(Data excerpts)
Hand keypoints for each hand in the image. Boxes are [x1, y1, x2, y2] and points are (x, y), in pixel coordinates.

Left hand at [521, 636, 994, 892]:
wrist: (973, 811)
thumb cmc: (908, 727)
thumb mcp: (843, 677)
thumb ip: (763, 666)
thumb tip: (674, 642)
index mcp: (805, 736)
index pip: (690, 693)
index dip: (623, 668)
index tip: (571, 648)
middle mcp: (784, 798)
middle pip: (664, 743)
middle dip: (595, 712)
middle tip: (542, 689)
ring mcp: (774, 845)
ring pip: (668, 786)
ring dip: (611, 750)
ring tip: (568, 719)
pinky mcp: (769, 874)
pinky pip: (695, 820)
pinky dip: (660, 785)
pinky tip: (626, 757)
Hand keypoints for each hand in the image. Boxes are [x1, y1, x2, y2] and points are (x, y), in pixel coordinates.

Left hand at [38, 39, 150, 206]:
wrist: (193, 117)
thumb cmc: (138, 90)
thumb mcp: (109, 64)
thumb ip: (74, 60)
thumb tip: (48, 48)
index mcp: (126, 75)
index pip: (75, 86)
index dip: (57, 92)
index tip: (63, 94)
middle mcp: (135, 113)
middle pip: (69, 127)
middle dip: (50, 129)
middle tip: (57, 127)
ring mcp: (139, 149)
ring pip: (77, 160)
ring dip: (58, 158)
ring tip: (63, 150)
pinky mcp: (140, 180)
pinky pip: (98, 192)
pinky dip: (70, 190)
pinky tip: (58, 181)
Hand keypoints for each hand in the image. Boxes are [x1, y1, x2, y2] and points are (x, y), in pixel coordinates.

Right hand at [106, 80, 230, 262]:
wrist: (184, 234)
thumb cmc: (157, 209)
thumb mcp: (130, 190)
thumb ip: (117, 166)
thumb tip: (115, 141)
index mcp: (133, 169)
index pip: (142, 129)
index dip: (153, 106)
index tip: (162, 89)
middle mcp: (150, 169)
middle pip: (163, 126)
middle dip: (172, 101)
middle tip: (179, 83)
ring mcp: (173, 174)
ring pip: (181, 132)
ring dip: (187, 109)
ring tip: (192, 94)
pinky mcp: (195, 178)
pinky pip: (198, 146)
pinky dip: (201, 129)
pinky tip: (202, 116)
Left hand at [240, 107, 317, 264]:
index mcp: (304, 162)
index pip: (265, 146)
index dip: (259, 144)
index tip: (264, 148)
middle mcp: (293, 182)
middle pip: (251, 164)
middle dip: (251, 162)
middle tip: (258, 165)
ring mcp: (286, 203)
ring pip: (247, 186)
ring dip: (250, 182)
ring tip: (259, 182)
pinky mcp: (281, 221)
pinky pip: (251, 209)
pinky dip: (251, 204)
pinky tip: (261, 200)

(Task details)
Count each line above in which the string "hand" appears, then state only the total.

(Response box)
7